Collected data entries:
____________
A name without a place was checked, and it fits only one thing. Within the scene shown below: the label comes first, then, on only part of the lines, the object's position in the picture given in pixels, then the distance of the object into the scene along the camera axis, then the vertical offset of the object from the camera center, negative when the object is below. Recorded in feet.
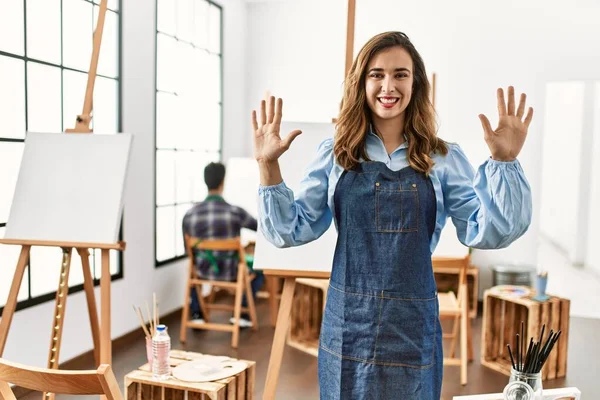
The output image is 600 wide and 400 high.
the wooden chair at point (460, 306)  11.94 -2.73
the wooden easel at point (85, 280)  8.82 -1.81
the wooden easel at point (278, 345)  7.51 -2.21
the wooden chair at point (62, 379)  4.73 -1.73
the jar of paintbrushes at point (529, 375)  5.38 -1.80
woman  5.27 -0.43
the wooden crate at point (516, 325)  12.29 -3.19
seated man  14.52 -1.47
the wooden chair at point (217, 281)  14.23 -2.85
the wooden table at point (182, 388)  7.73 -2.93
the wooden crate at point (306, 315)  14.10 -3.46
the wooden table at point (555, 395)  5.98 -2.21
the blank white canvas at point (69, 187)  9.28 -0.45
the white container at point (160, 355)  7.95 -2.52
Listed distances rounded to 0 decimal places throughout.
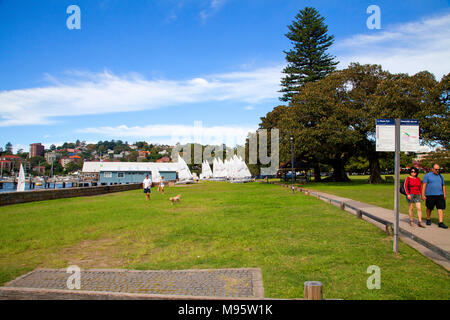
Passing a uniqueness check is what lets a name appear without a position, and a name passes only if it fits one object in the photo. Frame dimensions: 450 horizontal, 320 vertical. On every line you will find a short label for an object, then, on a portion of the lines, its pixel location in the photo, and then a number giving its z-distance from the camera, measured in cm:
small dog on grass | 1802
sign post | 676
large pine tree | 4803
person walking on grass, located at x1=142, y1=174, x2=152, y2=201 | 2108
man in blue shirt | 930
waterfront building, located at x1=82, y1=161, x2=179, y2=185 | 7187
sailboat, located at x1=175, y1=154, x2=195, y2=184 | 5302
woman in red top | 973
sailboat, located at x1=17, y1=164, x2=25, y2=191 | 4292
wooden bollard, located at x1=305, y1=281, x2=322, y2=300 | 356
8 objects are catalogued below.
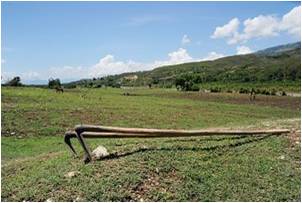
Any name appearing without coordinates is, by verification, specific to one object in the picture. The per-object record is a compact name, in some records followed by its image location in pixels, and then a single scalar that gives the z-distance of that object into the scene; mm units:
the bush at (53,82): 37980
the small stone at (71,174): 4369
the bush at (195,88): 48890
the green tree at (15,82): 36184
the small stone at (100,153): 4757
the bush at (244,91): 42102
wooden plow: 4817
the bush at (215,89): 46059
____________
WHAT YOU HAVE TO DO: For each line above that carries the word "tree", copy it out.

WRITTEN SOLUTION:
large pine tree | 4803
the green tree at (15,82): 36184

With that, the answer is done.